Well, after the audition I was high as a kite with joy. I knew I had nailed it. Oh yes I had. I was as good as out of the Hollow and headed for the big time and all my dreams come true. Me and Bobby drove partway home that night and then pulled off into the countryside to sleep under the stars. Bobby produced a bottle of Old Crow, which was strange because I wasn't the drinking sort, and he wasn't either, I thought. "C'mon, it's to celebrate," he said, in that wheedling way men have. To celebrate. And I don't know why, but I just got caught up, like nothing could ever, ever go wrong. We drank in the back of the pickup until all the stars were spinning. Looking back, maybe Bobby was as happy for me as I was—maybe he really was proud and happy. I want to think that's all it was—just two kids with their first glimpse of what freedom could be. But sometimes I wonder, maybe Bobby had got himself scared a little. Scared because I was getting out. Because I was going to be a ballerina, for real, just like I'd dreamed my whole life—and not a nights-and-weekends ballerina, either. It's like, there I was, right up there, clinging to the edge of that crab bucket. And there Bobby was, down below me, reaching up. Was he trying to give me a boost? Maybe. Was he grabbing for me so I could pull him out with me? Could of been, I guess.

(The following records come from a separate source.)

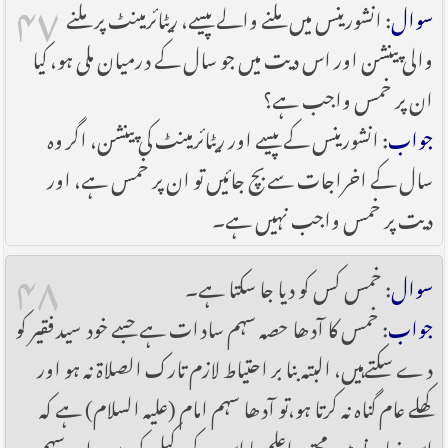
۴۷
سوال
: انشورینس میں ملنے والے پیسے، ریٹائرمینٹ پر ملنے
والی پینشن اور اس دیت میں جو سال کے درمیان ملی ہو، کیا
ان پر خمس واجب ہے؟
جواب
: انشورینس کے پیسے اور ریٹائرمینٹ کی پینشن، اگر وہ
سال کے اخراجات سے بچ جائیں تو ان پر خمس ہے، اور
دیت پر خمس واجب نہیں ہے۔
۴۸
سوال
: خمس کس کو دیا جا سکتا ہے۔
جواب
: خمس کا آدھا حصہ سہم سادات ہے جسے خود سید فقیر کو
دے سکتےہیں، البتہ بنا بر احتیاط لازم تارک الصلاۃ نہ ہو اور
کھلے عام گناہ نہ کرتا ہو،تو آدھا سہم امام (علیہ السلام) ہے کہ
اس زمانے میں مجتہد اعلم یا اس کے وکیل کو دیں، اور سہم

Or maybe, just maybe, he'd thought of the one way to drag me back down that I never saw coming.

. . .

People might wonder, why didn't I just get rid of it? Oh I tried, believe me, I tried. Of course, there wasn't anywhere local to "take care of it," and besides, I was underage. Even if I knew of somewhere sympathetic to my predicament, Bobby would've had to drive me, and I didn't even want to tell him about it. Didn't think he'd agree to it anyway. Truth is, he had a bit of a churchy streak in him even then.

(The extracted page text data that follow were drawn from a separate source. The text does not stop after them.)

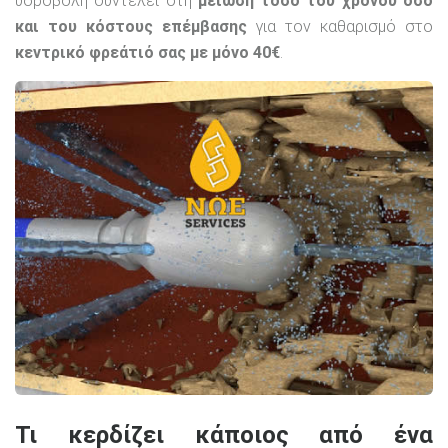
υδροβολή συντελεί στη
μείωση τόσο του χρόνου όσο
και του κόστους επέμβασης
για τον καθαρισμό στο
κεντρικό φρεάτιό σας με μόνο 40€
.
Τι κερδίζει κάποιος από ένα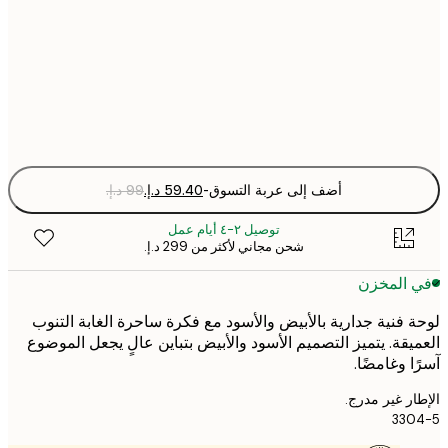
50x70 cm
Fra
optio
أضف إلى عربة التسوق
-
توصيل ٢-٤ أيام عمل
شحن مجاني لأكثر من ‏299 د.إ.‏
 المخزن
 فنية جدارية بالأبيض والأسود مع فكرة ساحرة الغابة التنوب
يقة. يتميز التصميم الأسود والأبيض بتباين عالٍ يجعل الموضوع
ا وغامضًا.
ر غير مدرج.
330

So I tried starving it out—didn't eat a bite for over two weeks. I tried pickling myself with moonshine, the foulest stuff I could find. Only managed to puke my guts out and get myself grounded. Tried making this herbal tea I heard some girls talking about, wild carrot seeds and cohosh and whatnot, and that just made me retch too. Finally I flung myself off the roof of a barn, figuring that would either get rid of it or kill me—either of which was fine by me at that point, compared to not dancing. But all I did was break my left leg in three places and knock myself out. By the time I woke up I was in traction, trapped like a fox in a leg trap, and my whole family knew my secret, and my daddy was just about loading the shotgun.

. . .

So, you see, that's the way a big dream dies, sometimes. With just one mistake. Just one little mistake. One mistake, and there I was, back down in the bucket all over again with all the stinkin' crabs, and this time there was no getting out.